Thank you, Peter. A lot of you know I've been hoarse, so for me, less will be more, too. [Laughter] I wrote out this very elaborate speech here, you can see.

Let me say the most important thing I can say to you tonight is, thank you. Thank you for being here; thank you for your commitment; thank you for your friendship to me and to the Vice President, to Hillary, to Tipper, to our administration over these last years; and thank you for your commitment in this election.

I want to make some very brief points that I hope you won't be shy about repeating around the country. I think it's important that people remember what this country was like when Al Gore and I went out to the people in 1992 and asked them to give a chance to put people first. We had the largest, the deepest recession since the Great Depression. We had increasing social division which was aggravated by the previous administration's vetoes of things like the family and medical leave law and the Brady bill.

We asked the American people to give us a chance, and they did. And the results are clear. It's not even really an argument anymore. We've got the lowest unemployment, crime, and welfare rates in a generation, and the longest peacetime expansion in history.

Now, election time is coming. What is the Vice President's great challenge? People think at election time they're supposed to vote for change, and I agree with them. The American people always want change. The issue is what kind of change are we going to vote for? Are we going to build on all the good things that are going on in America to meet the big challenges still out there, or are we going to go back to the approach that got us in so much trouble in the first place? That is the central question.

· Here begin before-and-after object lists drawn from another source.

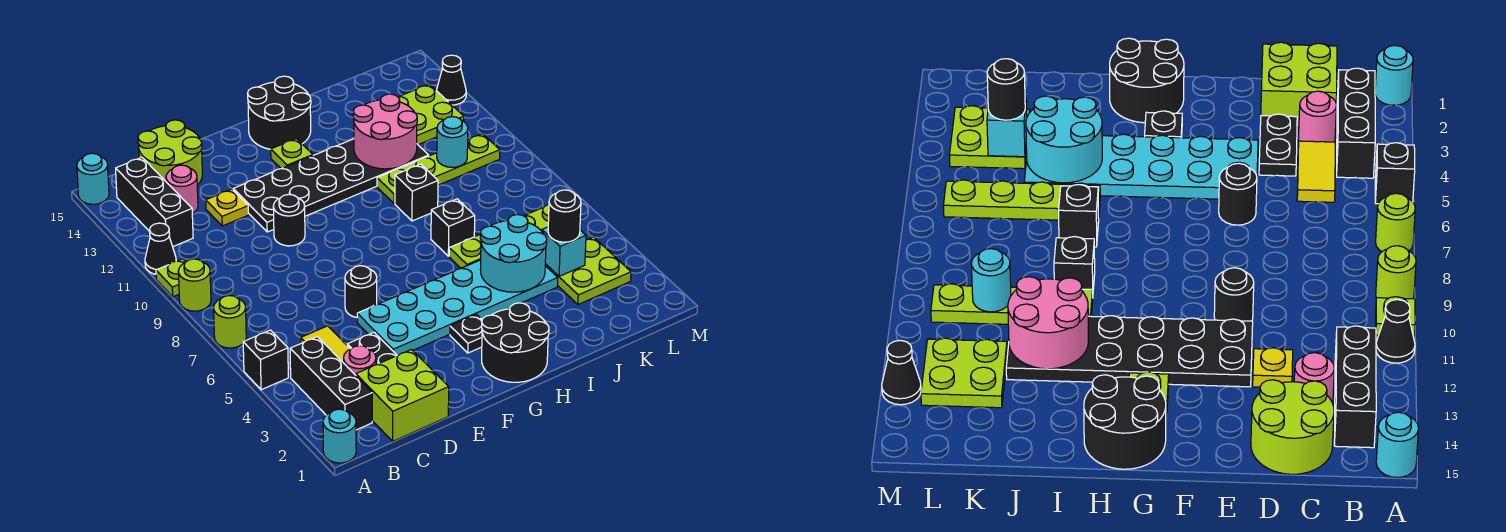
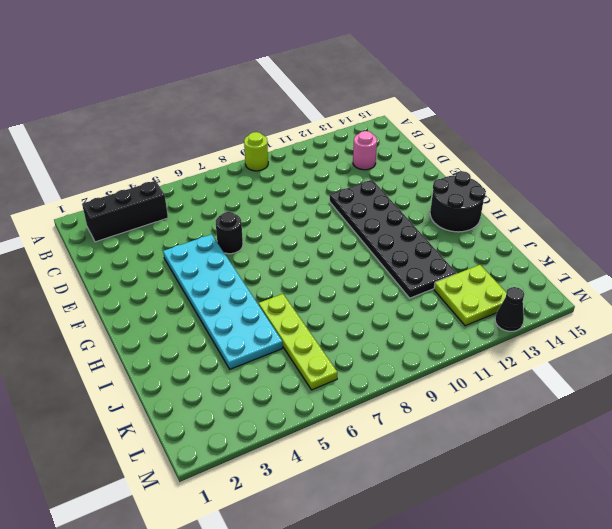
none -> cyan 1x1 round brick [323,409,356,463]
none -> black 1x1 brick [243,330,288,390]
none -> lime 1x1 round brick [214,296,246,348]
none -> lime 1x1 plate [156,259,185,297]

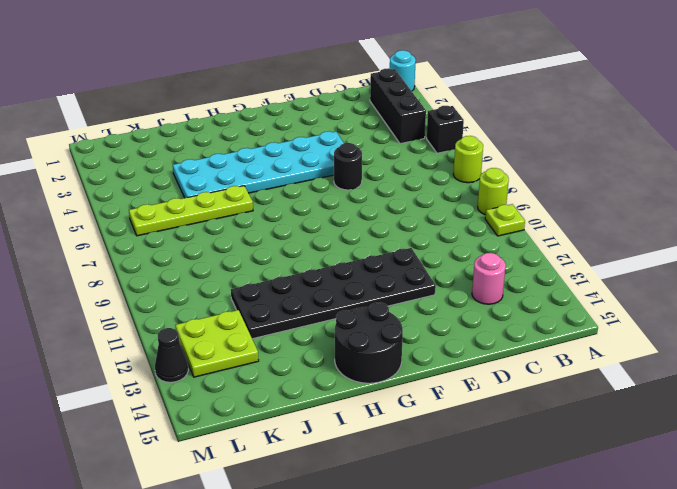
none -> black 1x1 cone [145,223,176,274]
none -> cyan 1x1 round brick [77,153,109,204]
none -> black 1x3 brick [116,157,193,246]
none -> lime 2x2 brick [356,350,449,441]

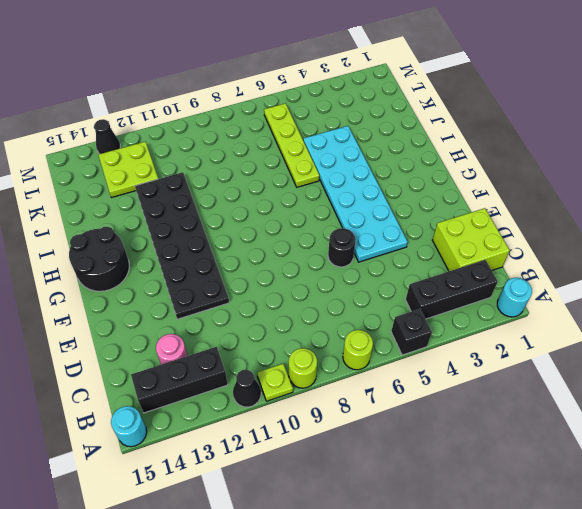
none -> pink 1x1 round brick [344,346,376,375]
none -> yellow 1x2 tile [301,326,350,363]
none -> lime 2x2 round brick [138,120,202,185]
none -> black 1x2 plate [347,332,397,365]

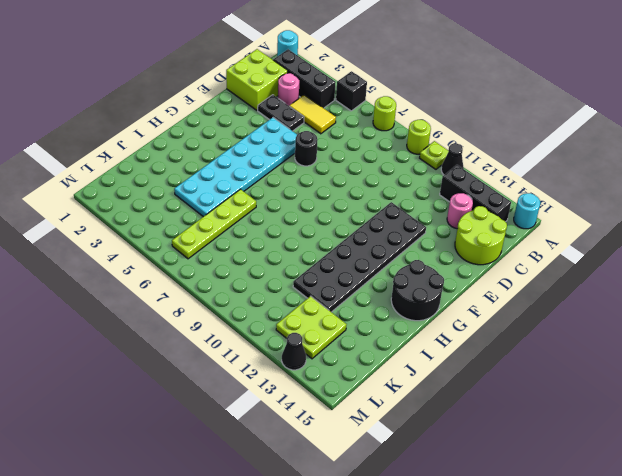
none -> yellow 1x1 plate [206,189,249,226]
none -> black 1x1 round brick [273,194,305,246]
none -> black 2x2 round brick [482,303,549,382]
none -> black 1x1 plate [450,314,482,353]

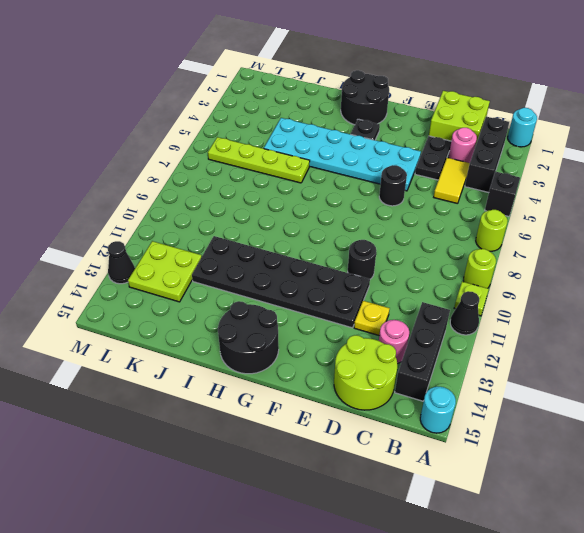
none -> lime 1x1 plate [271,139,313,169]
none -> black 1x1 brick [431,199,475,256]
none -> black 1x1 brick [395,164,438,221]
none -> lime 1x4 plate [377,134,500,204]

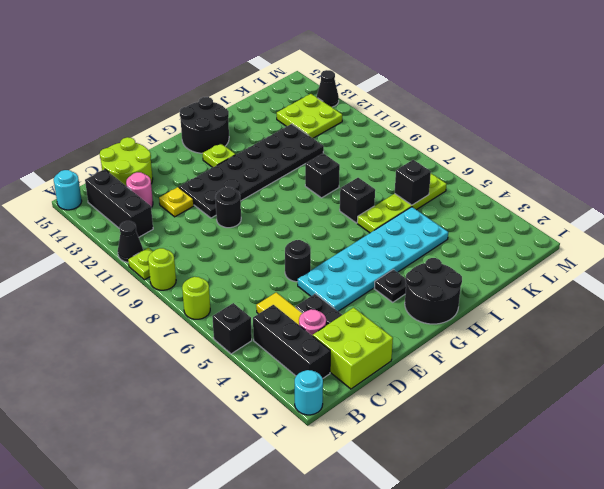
black 1x1 brick [395,160,431,205] -> none
none -> lime 1x4 plate [377,134,500,204]
none -> lime 2x2 plate [545,237,631,304]
none -> cyan 2x2 round brick [480,215,547,292]
none -> pink 2x2 round brick [353,94,417,169]

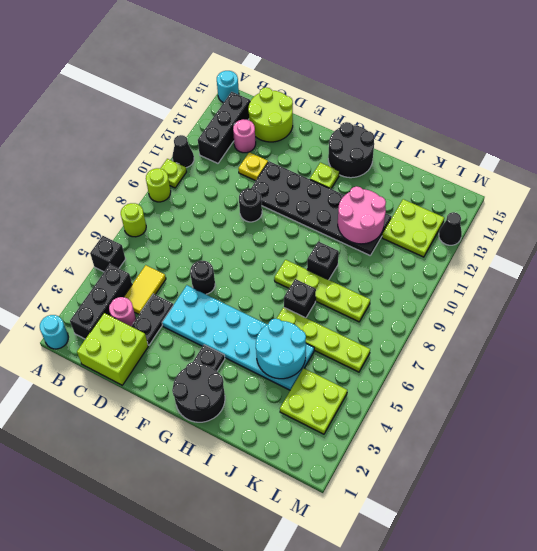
lime 1x4 plate [274,260,370,322] -> lime 1x4 plate moved to [377,134,500,204]
none -> cyan 1x1 brick [542,227,586,276]
none -> cyan 1x1 round brick [437,117,468,167]
none -> black 1x1 round brick [548,190,581,242]

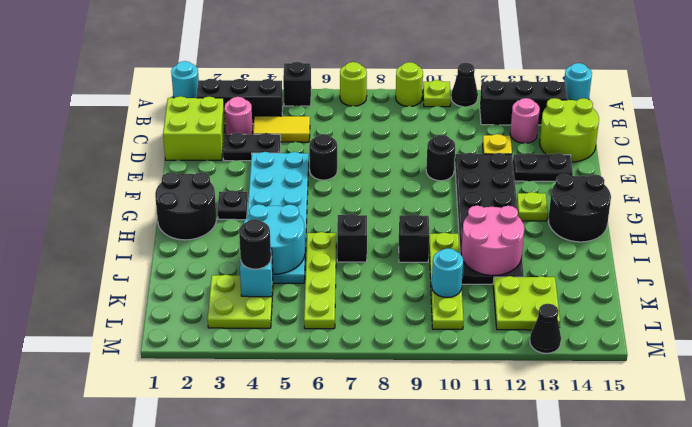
black 1x2 plate [513,153,573,181] -> none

Now, all of you know this, but the Vice President has played a more pivotal role in the good things this administration's been able to do than any Vice President in history. He cast a deciding vote on the economic plan in 1993, and just a few weeks ago, he cast the deciding vote in the Senate on the plan to close the gun show loophole in the Brady bill, the background check law, a law that has, in spite of what its critics said would happen, resulted in 400,000 people who shouldn't have gotten guns not getting them and no inconvenience to hunters and sportspeople.

So along the way, he's played the critical role in our efforts to hook up all the schools in this country to the Internet and giving the American people the smallest Government since John Kennedy was President, in dealing with a whole host of foreign policy and national security issues, in managing a lot of our environmental policy, in helping us to generate the Technology Telecommunications Act, which has already generated about 300,000 jobs, high-paying jobs, for our country, and I could go on and on.

Even more importantly, he's told the American people how he would change things with an education plan, with a health care plan, with an anticrime plan, with a plan to save Social Security and Medicare. And in every critical respect, it is markedly different from the approach taken by all of the candidates running for the Republican nomination.

Now, it seems to me that if we go out to the American people and tell them those things, and tell them what he stands for, which he can speak for himself better than me, and what kind of person he is and what kind of record we've made and what the real choice is—the question is not whether we're going to change; it's how we're going to change.

He needs you. Everything we have worked for all these years requires your continued efforts. And I am profoundly grateful that you are here in support of him. He has not only been the finest Vice President in our history; he would be a magnificent President of the United States.

Mr. Vice President.

NOTE: The President spoke at 7:16 p.m. in the Concorde Room at the Hay-Adams Hotel. In his remarks, he referred to reception host Peter S. Knight, who introduced the President.